Task item. Could you reproduce, word for word, the lines of the listing from its very first line through the line that contains "einsames Vergnügen. Jedenfalls, wenn", including both of those lines?

Text data extracted from pages
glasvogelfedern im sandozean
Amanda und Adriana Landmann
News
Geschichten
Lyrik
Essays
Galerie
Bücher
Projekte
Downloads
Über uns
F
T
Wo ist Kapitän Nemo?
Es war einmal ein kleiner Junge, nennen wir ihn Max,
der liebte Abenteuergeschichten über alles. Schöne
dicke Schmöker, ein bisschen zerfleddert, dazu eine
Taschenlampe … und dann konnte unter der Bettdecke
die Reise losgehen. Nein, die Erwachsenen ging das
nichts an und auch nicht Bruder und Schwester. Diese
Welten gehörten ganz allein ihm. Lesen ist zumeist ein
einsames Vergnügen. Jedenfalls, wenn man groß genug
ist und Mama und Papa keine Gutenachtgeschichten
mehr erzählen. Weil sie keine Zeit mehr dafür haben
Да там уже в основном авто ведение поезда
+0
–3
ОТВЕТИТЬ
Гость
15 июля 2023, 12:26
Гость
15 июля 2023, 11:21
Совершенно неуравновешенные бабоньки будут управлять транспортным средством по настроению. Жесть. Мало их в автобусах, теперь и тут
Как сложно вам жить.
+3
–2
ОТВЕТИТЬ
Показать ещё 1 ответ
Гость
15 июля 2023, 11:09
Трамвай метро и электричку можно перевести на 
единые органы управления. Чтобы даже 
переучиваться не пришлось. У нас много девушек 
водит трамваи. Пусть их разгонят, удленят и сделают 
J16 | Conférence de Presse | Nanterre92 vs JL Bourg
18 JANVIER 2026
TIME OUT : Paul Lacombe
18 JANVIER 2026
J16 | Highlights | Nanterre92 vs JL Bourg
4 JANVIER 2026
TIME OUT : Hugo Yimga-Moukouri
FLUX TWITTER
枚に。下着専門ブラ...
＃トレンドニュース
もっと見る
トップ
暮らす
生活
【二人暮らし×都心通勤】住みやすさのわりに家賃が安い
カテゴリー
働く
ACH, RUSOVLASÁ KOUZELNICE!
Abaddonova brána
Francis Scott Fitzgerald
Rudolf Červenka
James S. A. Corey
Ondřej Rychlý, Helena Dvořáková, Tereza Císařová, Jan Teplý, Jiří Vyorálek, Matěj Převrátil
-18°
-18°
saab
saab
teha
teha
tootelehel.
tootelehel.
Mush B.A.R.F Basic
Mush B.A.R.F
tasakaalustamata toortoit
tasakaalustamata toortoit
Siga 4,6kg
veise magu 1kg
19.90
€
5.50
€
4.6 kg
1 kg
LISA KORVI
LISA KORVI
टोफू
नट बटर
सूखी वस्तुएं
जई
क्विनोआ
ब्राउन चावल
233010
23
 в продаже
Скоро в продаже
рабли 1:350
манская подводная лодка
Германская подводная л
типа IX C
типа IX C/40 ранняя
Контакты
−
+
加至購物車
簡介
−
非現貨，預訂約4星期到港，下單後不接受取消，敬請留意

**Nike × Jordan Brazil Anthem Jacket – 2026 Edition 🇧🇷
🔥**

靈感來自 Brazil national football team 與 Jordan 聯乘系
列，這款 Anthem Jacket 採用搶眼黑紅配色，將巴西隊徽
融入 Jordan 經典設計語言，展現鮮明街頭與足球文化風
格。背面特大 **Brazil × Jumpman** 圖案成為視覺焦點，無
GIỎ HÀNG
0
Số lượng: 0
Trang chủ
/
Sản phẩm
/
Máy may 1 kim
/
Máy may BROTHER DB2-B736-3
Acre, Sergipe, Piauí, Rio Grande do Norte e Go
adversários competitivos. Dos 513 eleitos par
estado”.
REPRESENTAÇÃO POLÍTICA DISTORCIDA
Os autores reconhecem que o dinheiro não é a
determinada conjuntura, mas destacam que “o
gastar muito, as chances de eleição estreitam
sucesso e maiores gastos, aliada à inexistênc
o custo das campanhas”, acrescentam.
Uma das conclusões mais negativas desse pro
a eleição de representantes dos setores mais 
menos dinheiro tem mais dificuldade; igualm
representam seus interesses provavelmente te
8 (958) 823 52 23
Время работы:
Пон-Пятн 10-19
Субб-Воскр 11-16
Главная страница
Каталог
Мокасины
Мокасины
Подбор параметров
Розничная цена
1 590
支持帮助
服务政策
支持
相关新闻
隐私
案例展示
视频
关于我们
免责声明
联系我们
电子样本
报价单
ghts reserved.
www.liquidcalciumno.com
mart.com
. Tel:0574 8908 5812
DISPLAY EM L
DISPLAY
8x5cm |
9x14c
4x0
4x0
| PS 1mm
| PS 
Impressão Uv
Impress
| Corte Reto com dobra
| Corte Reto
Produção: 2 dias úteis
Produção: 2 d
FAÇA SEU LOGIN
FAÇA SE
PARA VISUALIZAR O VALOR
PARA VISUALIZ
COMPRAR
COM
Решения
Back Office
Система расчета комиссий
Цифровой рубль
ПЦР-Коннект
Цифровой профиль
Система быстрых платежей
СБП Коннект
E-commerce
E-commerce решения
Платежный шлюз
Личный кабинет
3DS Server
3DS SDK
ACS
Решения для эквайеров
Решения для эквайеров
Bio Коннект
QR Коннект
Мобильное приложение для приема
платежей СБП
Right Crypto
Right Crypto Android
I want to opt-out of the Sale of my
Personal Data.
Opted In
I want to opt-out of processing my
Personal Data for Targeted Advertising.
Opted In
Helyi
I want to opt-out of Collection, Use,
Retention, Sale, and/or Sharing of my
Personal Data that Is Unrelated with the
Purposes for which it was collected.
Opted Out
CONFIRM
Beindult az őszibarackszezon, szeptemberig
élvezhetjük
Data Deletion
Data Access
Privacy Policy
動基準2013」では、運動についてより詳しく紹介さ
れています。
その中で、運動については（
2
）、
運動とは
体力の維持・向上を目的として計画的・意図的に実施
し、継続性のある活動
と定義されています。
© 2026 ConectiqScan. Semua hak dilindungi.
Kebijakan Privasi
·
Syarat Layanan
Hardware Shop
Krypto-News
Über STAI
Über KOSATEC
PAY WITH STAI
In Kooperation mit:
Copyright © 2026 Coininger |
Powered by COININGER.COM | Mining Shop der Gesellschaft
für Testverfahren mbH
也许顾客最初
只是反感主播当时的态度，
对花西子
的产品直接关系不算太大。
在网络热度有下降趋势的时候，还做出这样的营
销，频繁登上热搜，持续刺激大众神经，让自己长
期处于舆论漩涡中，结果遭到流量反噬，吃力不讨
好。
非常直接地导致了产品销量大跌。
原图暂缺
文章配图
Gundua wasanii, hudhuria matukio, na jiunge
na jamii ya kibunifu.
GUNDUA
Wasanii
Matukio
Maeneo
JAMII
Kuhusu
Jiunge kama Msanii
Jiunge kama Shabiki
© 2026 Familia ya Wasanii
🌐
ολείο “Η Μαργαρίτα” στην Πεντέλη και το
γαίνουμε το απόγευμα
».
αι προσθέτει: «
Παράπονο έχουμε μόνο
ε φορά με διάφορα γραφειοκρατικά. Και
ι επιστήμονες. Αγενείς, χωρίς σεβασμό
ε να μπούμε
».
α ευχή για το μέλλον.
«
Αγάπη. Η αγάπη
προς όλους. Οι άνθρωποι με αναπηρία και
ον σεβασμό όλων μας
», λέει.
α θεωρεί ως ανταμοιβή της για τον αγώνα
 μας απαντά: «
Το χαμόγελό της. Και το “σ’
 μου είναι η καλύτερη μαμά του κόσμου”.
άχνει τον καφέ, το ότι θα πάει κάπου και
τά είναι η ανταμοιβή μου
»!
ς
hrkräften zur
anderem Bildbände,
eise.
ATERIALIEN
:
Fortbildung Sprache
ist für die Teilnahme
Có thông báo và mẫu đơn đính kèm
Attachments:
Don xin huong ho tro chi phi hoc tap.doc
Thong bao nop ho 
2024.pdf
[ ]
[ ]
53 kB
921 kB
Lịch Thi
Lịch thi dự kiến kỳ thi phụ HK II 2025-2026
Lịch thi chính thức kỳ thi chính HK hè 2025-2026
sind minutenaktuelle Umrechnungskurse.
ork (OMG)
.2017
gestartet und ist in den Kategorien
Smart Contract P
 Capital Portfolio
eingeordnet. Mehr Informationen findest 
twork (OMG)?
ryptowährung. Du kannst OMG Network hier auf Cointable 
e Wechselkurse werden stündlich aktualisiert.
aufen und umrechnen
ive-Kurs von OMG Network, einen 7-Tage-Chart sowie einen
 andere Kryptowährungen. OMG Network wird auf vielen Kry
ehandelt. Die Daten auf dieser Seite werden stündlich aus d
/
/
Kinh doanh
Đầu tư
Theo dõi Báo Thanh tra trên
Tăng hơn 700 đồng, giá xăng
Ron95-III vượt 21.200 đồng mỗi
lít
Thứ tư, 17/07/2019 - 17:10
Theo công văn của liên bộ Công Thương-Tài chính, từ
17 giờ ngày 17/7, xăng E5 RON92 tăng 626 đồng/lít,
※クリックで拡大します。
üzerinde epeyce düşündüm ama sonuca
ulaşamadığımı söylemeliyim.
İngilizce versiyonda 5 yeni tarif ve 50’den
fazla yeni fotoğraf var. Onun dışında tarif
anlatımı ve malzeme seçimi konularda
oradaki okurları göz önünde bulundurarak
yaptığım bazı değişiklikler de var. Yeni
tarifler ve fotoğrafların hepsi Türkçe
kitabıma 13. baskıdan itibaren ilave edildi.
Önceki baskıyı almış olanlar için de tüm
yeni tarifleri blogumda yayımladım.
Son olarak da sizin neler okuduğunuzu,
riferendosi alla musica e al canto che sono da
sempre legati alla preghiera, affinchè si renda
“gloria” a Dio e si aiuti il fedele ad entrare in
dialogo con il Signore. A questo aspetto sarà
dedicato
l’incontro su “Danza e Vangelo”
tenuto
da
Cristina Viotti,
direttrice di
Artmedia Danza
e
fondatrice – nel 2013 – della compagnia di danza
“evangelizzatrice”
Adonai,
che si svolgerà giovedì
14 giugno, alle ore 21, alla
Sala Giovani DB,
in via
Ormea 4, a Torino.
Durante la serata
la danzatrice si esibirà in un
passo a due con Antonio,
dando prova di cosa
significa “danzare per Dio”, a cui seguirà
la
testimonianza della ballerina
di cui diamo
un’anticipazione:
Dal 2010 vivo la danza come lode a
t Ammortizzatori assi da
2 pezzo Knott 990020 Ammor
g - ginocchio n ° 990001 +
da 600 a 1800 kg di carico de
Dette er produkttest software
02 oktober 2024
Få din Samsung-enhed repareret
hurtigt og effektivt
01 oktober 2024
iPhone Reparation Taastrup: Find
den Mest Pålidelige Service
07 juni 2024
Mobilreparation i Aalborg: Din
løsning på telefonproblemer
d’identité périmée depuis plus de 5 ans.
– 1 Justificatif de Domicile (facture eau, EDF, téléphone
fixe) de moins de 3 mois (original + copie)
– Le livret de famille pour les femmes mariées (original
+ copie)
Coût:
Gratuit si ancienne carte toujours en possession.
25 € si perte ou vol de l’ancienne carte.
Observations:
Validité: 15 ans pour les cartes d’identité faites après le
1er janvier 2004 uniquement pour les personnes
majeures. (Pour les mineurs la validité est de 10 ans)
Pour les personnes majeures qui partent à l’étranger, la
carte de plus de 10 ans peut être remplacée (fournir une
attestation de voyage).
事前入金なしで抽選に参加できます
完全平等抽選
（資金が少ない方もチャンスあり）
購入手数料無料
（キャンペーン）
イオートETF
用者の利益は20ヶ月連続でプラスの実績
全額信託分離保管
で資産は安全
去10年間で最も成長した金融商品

Result below.
glasvogelfedern im sandozean
Amanda und Adriana Landmann
News
Geschichten
Lyrik
Essays
Galerie
Bücher
Projekte
Downloads
Über uns
F
T
Wo ist Kapitän Nemo?
Es war einmal ein kleiner Junge, nennen wir ihn Max,
der liebte Abenteuergeschichten über alles. Schöne
dicke Schmöker, ein bisschen zerfleddert, dazu eine
Taschenlampe … und dann konnte unter der Bettdecke
die Reise losgehen. Nein, die Erwachsenen ging das
nichts an und auch nicht Bruder und Schwester. Diese
Welten gehörten ganz allein ihm. Lesen ist zumeist ein
einsames Vergnügen. Jedenfalls, wenn man groß genug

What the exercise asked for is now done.